A video released by IS militants showed the beheading of Kassig, who took the name Abdul-Rahman after converting to Islam, and that of 18 men described as Syrian military personnel.

His death was confirmed by President Barack Obama.

The 26-year-old was captured last year and was threatened in an October 3 video showing the beheading of British aid worker Alan Henning.

"Fed by a strong desire to use his life to save the lives of others, Abdul-Rahman was drawn to the camps that are filled with displaced families and to understaffed hospitals inside Syria," his parents wrote.

"We know he found his home amongst the Syrian people, and the hurt when they were hurting."

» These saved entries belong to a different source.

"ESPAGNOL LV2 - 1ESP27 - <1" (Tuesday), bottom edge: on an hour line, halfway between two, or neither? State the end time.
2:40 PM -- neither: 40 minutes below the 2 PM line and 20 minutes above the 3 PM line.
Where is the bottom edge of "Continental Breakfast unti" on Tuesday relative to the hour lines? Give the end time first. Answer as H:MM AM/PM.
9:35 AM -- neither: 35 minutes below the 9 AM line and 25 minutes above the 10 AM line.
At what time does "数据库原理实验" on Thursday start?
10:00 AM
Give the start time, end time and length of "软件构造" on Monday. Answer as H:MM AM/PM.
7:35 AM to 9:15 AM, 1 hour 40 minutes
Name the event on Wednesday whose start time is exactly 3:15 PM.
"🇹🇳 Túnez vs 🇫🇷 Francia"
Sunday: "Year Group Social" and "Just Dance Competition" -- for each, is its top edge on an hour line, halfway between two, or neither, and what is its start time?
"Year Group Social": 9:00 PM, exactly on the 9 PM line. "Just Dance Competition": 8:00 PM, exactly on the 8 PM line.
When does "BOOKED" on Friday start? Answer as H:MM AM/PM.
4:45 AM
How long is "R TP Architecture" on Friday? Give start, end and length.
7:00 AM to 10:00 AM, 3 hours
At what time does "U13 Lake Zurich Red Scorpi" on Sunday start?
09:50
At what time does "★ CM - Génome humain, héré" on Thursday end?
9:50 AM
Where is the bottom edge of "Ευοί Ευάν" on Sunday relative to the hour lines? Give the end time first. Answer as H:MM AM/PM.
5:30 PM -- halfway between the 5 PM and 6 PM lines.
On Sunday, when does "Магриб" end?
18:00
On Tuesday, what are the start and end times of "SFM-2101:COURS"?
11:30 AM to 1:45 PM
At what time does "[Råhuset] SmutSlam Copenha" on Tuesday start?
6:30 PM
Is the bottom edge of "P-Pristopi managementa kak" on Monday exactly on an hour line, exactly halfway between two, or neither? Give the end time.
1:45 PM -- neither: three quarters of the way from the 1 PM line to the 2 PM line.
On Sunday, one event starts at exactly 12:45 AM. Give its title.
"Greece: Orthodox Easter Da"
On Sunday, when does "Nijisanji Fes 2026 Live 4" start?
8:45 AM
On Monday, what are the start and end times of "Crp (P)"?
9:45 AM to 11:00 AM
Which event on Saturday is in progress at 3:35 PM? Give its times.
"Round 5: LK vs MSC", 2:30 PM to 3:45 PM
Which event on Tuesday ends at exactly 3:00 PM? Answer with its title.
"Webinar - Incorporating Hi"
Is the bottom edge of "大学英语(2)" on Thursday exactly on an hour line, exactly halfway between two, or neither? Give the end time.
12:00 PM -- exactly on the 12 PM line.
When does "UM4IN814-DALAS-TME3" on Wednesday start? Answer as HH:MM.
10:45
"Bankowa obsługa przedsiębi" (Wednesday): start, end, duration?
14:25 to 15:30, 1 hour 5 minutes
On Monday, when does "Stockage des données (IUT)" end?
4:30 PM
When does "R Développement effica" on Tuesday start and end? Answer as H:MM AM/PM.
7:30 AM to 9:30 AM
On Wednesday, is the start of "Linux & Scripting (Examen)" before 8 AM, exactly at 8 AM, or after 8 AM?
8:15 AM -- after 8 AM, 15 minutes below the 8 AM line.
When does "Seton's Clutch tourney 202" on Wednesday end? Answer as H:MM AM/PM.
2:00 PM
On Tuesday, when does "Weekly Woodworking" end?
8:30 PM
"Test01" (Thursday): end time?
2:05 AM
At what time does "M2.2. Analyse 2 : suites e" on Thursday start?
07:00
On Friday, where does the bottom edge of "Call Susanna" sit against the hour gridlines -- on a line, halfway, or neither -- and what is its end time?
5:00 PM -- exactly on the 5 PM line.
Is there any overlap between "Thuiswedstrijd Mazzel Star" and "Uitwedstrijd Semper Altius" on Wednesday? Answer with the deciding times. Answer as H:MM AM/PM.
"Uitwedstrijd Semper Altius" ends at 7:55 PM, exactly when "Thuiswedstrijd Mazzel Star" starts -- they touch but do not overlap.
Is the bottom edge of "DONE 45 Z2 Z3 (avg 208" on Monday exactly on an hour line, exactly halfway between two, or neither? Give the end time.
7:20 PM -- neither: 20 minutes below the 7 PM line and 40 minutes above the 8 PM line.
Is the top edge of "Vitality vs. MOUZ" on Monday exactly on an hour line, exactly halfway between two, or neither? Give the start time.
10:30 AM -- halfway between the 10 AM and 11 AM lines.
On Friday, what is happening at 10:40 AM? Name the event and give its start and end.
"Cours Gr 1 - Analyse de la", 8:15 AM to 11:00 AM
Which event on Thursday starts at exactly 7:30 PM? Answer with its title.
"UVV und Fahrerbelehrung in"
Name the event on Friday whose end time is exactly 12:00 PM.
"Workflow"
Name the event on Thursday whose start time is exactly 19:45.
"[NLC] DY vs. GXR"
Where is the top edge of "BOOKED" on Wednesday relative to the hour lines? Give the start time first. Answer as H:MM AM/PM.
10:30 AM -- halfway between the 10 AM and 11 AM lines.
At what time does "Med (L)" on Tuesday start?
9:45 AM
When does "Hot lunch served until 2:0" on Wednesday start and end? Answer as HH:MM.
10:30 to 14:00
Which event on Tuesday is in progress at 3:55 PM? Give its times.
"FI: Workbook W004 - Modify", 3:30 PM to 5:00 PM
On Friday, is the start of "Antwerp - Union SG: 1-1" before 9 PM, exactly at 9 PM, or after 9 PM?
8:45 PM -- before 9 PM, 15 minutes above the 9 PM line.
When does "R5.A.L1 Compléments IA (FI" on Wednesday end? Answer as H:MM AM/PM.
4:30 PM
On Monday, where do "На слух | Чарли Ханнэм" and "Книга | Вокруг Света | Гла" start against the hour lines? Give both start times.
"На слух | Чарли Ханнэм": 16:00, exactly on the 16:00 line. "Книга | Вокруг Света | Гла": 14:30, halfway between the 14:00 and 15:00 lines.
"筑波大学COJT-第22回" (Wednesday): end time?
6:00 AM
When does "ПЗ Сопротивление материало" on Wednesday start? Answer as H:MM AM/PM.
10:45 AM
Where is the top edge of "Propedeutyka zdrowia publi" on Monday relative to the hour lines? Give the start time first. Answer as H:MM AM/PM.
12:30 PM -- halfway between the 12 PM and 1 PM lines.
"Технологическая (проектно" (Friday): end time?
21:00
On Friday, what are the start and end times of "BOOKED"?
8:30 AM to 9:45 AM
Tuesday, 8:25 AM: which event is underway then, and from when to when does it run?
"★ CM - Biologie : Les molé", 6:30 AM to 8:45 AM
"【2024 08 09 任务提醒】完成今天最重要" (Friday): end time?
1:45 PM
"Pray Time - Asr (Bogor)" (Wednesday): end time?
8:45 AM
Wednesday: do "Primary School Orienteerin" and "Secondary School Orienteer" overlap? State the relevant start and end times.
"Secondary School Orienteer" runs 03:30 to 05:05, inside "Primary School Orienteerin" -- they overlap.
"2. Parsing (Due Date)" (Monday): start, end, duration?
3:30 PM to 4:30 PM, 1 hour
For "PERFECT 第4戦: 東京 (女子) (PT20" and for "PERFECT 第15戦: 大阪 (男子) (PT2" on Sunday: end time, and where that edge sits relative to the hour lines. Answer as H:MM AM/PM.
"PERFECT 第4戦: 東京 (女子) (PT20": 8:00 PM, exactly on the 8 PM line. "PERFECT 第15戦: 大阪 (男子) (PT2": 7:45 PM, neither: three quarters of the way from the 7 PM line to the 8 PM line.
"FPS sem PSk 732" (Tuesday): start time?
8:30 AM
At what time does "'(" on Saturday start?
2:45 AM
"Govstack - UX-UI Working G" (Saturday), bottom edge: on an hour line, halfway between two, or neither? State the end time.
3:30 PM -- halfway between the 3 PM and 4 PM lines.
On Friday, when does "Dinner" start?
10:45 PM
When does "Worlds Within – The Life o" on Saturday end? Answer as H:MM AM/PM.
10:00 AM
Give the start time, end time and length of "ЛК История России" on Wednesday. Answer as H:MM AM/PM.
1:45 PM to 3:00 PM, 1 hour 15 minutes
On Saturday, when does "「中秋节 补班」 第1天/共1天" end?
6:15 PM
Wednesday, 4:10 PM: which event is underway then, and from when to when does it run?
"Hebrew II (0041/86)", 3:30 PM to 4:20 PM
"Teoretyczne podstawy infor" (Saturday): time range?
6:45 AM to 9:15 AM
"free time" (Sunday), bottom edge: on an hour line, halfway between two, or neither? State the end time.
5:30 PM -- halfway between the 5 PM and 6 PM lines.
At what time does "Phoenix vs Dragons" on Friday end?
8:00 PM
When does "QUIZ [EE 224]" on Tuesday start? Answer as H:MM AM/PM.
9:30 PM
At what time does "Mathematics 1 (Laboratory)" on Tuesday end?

Kassig founded an aid group through which he trained some 150 civilians to provide medical aid to people in Syria. His group also gave food, cooking supplies, clothing and medicine to the needy.

"We are incredibly proud of our son for living his life according to his humanitarian calling," the Kassigs wrote, using the Twitter handle @kassigfamily.

"We remain eternally grateful for the many, many words of support and prayers from all over the world on our son's behalf."

They said they were also "heartbroken" for the families of other Western captives beheaded by IS – American journalists James Foley and Steven Sotloff, and British aid workers David Haines and Henning.